Hanna looked at her friends. "I know you will."
Aria's journal entry for that was written in red ink. The word "divorce" was blocked in all caps and next to it was a single question mark.
Two weeks later, on April 17, she and Holden broke up. The feeling was mutual. They both understood that they were better off as friends rather than involved in a romantic relationship. But Aria's journal entry was cryptic, simply stating that "Nothing is ever going to be the same again."
May 30, 2010, the second day of summer vacation, Aria remembered exactly where she was when she heard the news. She was sitting at home watching TV when her mother came into the living room and sat next to her. Sensing that something was the matter, Aria turned the TV off and faced her.
"Alison DiLaurentis went missing," said her mother without preamble. "Ashley Marin just called me to let me know. I thought that you might know something, anything that would allow her parents to find her."

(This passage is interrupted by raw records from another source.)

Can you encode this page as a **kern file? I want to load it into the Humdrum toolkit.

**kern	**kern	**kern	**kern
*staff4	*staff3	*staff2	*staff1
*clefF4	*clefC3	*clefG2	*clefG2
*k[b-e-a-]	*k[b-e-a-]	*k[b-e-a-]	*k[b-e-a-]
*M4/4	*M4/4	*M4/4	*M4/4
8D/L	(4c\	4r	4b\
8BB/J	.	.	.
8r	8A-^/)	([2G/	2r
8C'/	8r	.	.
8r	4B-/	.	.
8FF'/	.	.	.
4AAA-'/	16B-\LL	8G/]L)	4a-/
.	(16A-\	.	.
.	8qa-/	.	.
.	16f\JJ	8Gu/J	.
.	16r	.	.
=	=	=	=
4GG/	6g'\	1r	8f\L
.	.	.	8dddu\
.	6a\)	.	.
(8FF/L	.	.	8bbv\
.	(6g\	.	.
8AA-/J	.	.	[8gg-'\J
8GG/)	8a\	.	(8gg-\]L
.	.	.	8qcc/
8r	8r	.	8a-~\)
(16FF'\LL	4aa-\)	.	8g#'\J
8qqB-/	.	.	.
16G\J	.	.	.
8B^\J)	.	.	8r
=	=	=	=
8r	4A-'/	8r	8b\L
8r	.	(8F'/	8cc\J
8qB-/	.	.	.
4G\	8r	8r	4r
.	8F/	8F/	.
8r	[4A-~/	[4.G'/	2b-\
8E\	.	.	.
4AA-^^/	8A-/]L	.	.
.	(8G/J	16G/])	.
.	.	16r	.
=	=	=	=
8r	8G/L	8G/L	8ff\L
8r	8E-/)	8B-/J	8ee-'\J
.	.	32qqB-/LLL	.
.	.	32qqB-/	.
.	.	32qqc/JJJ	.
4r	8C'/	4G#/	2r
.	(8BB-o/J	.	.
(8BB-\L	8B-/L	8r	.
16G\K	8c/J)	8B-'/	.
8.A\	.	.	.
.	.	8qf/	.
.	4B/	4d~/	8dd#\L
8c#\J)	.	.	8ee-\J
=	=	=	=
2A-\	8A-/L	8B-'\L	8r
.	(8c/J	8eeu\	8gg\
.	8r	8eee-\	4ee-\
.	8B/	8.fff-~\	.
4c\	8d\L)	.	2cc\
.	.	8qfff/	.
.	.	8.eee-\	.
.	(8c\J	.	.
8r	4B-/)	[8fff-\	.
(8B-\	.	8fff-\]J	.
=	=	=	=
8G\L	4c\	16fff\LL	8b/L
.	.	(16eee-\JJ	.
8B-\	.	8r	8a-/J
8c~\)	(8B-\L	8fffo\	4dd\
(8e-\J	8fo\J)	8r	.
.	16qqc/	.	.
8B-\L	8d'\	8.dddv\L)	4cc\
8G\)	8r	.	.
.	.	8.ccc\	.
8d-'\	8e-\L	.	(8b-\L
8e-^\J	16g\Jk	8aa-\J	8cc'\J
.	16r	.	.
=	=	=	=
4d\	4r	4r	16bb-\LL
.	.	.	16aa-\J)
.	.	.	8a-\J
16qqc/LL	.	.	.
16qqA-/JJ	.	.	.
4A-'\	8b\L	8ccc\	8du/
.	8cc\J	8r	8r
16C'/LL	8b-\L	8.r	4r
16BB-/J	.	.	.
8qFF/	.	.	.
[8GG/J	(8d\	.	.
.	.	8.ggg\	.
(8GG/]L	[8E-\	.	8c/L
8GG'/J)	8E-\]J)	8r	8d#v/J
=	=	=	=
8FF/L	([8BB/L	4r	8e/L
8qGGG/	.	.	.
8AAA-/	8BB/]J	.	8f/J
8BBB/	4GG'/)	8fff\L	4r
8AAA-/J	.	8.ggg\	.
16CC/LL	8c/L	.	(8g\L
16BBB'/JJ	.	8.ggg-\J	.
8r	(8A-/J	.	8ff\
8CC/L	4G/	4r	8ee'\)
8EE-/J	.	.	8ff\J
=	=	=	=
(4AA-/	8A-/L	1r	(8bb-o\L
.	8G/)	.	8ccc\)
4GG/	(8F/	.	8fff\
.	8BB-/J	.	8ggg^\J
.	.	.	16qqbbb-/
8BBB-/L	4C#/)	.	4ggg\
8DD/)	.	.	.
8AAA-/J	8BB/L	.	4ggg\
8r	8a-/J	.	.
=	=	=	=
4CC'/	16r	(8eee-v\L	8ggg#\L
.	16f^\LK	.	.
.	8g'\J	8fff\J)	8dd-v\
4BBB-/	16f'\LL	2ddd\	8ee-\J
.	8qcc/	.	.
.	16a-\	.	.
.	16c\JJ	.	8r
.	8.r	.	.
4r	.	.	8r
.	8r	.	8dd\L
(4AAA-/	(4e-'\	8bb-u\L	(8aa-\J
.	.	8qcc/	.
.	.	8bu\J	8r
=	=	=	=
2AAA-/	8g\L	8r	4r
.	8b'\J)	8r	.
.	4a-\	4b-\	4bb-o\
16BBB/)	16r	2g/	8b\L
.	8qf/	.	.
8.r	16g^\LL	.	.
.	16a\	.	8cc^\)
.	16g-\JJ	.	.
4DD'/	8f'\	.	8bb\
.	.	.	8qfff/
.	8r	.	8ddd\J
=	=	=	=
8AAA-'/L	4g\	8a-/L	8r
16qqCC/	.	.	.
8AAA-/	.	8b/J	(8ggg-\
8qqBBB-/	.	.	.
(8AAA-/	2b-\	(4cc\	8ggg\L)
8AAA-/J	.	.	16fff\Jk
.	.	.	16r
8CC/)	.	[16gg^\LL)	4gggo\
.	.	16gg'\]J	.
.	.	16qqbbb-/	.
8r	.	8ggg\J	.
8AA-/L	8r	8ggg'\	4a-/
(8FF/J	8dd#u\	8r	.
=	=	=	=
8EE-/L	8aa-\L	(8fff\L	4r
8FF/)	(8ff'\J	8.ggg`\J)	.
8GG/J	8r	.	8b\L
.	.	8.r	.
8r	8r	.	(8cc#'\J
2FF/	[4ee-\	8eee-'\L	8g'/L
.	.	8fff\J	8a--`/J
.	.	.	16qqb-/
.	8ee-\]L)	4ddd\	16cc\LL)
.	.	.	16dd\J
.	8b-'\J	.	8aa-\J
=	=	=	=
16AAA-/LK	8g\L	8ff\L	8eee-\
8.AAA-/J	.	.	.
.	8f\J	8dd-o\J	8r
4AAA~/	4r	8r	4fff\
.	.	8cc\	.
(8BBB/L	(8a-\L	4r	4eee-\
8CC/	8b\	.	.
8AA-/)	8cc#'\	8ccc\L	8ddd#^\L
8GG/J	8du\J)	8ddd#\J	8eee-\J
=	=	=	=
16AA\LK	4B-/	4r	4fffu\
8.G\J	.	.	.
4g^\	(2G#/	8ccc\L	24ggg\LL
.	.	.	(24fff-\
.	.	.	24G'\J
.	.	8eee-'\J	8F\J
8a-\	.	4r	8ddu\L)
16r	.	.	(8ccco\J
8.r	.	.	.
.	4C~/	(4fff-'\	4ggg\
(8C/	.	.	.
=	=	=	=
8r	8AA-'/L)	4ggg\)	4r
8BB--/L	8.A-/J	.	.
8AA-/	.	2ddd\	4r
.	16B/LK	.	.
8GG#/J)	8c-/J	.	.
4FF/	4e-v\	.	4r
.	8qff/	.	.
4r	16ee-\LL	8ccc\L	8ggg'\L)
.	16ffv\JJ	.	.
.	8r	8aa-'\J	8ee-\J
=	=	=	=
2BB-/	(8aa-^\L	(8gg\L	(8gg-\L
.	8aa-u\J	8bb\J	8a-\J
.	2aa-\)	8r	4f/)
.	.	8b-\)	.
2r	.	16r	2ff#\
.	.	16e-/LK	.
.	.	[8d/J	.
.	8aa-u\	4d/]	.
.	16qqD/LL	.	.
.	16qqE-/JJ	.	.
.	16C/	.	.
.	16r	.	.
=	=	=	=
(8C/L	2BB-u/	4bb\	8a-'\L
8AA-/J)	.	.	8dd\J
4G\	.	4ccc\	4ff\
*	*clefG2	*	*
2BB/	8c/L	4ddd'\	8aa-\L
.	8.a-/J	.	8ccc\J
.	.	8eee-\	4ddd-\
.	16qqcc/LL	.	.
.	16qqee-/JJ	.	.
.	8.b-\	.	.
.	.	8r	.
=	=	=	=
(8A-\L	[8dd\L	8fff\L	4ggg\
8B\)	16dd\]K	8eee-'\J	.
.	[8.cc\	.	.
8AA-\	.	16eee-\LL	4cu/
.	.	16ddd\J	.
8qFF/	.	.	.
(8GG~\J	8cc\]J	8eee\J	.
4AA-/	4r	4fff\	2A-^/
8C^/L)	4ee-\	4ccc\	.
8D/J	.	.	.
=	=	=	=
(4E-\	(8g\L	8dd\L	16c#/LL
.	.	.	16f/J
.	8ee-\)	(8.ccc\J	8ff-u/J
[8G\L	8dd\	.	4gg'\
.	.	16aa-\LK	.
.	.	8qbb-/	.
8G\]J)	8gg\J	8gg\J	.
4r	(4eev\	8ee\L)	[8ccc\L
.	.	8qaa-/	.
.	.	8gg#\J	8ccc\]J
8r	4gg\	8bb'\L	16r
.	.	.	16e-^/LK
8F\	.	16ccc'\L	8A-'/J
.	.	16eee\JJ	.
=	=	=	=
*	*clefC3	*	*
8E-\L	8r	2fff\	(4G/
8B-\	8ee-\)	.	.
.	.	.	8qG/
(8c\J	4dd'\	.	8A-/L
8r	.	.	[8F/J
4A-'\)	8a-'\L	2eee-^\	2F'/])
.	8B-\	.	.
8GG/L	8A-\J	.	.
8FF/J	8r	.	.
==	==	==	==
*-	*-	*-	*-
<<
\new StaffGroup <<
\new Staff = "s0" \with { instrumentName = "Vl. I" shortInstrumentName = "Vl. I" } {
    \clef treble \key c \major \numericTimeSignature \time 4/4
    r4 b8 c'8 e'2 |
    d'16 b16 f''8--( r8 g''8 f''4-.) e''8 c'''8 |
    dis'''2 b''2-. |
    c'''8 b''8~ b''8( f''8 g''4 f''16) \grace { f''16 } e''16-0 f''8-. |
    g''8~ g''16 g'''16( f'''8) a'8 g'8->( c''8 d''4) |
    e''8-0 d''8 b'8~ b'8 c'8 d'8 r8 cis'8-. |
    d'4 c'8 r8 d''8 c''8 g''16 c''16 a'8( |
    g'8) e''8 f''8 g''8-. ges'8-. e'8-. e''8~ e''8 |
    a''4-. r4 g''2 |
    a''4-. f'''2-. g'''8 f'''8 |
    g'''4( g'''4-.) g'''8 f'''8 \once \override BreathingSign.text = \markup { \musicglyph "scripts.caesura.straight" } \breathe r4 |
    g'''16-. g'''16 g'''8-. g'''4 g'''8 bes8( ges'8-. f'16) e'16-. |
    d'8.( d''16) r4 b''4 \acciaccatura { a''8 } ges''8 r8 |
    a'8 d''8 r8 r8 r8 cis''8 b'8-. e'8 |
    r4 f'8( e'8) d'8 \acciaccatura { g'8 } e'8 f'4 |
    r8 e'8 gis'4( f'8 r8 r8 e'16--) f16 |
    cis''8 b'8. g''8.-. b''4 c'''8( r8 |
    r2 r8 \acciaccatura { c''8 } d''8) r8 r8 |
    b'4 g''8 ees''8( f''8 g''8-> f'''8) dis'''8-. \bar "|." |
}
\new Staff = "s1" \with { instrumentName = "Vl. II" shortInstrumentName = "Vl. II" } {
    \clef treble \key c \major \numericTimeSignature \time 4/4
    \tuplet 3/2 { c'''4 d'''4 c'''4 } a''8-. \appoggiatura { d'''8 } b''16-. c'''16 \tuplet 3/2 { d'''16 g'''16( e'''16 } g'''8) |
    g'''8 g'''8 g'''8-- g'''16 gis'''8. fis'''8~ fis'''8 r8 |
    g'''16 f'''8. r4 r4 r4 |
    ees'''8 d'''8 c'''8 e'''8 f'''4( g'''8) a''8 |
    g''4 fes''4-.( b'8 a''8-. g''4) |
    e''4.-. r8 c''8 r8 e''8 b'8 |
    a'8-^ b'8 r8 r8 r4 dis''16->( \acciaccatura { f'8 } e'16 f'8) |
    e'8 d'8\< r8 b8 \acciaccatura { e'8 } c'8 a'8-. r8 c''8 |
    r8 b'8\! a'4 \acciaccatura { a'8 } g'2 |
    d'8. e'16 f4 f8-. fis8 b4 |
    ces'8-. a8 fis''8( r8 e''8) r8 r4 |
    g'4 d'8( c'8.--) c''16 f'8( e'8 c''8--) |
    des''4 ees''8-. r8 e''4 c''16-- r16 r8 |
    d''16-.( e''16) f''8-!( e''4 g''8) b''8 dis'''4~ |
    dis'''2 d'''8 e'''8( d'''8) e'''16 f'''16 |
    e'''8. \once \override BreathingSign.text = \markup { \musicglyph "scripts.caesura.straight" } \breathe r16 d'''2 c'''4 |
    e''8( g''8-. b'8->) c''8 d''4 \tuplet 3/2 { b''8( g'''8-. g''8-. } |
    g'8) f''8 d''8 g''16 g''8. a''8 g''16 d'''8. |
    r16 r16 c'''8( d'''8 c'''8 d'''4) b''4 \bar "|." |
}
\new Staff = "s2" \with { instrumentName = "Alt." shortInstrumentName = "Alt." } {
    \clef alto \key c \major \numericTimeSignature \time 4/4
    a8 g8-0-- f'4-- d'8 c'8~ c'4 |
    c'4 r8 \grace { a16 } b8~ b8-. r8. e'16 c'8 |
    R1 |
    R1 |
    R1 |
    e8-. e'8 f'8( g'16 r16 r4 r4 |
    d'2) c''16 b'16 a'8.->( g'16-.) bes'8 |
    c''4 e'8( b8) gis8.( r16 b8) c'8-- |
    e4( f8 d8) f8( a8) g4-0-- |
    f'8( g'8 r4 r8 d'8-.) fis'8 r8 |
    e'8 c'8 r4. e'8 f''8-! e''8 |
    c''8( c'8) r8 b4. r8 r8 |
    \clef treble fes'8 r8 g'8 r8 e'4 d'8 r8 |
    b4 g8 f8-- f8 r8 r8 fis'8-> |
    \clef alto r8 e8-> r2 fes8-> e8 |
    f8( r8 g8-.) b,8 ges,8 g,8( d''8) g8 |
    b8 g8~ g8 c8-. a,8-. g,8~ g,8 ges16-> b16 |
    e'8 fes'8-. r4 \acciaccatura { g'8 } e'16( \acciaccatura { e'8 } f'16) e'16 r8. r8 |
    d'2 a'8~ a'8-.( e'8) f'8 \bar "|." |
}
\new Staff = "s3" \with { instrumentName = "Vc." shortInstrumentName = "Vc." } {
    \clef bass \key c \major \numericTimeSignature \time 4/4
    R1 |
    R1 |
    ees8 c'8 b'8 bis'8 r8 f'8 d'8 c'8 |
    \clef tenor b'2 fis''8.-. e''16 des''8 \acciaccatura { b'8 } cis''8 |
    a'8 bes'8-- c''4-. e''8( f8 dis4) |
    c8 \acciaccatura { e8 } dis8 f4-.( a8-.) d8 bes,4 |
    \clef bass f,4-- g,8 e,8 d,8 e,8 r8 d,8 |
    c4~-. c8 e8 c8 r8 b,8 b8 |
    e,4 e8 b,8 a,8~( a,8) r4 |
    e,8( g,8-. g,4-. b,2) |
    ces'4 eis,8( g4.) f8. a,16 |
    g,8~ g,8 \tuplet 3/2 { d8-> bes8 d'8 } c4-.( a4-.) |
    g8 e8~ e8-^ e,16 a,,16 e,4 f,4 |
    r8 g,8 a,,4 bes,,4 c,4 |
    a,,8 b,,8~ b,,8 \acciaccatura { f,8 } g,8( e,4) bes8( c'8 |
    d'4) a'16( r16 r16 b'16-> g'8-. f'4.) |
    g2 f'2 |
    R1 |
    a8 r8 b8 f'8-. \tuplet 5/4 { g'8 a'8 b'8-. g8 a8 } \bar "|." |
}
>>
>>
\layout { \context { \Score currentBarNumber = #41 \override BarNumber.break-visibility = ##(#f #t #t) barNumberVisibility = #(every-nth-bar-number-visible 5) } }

"Wow," responded Aria. She looked at her mother in shock for a minute before answering. "I don't know anything. Nothing." She shook her head. "Alison kept her friends close, but she liked to keep her secrets closer."
Ella gave her daughter a hug before saying "Let me know if you think of anything, anything at all."
Police came and questioned Aria that week, and while she wasn't exactly calm as she answered their questions, she managed to keep a straight face and repeat what she had told her mother. She didn't know what to think anymore, or feel. Her journal entries from May 30 to June 3 simply read "Alison." The name was written dozens of times as if by writing her name, Aria could find out what happened to her friend, and her childhood.